# Step 1 :-  Prepare Training Data
The first step in building any tokenizer is to have a corpus of text to train it on.The Tokenizer learns *merge rules* based on the frequency of the character pairs in the data.

1. i : 1
2. s: 2
3. is : 3

Even thogh "i" and "s" are seperate tokens, we create a new token "is" by merging them as thy frequently appear together (is, this, miss, dismiss, list, fist, twist etc) reducing computations by 2x where we merge those two tokens "i" and "s". This is how we will iteratively merge most frequent pairs. The  new tokens can also be merged further.

#### training corpus:
#### Category: Conversational
---
User: Hey, how's it going?
Bot: I'm doing well! How about you?
User: Pretty good, just learning about AI.
Bot: That sounds fascinating! What aspects interest you the most?

#### Category: Technical
---
Sentence: Tokenization breaks text into smaller units called tokens.
Sentence: Embeddings represent words as numerical vectors in a multidimensional space.
Sentence: Sampling methods influence how a language model selects its next word.

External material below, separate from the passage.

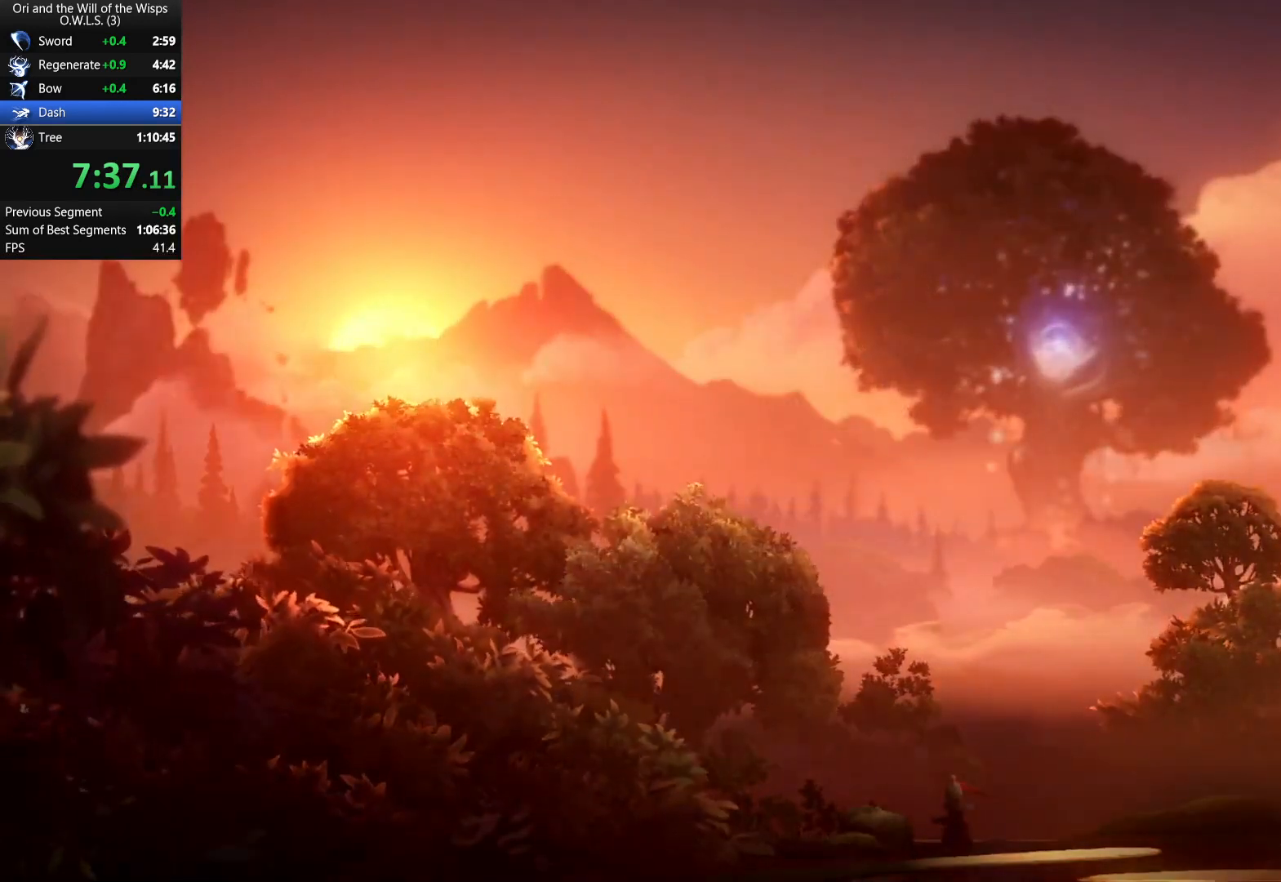
{"buttons": ["DPAD_LEFT"], "left_stick": "center", "events": []}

#### Category: Storytelling
---
Once upon a time, in a distant galaxy, a lone explorer embarked on a mission to uncover the secrets of an ancient civilization. As they decoded mysterious symbols, the truth about their origins slowly unfolded…

#### Category: Formal Writing
---
Dear Hiring Manager,  
I am writing to express my interest in the Data Science position at your company. With a background in machine learning and AI research, I believe my experience aligns well with the role. I look forward to the opportunity to contribute to your team.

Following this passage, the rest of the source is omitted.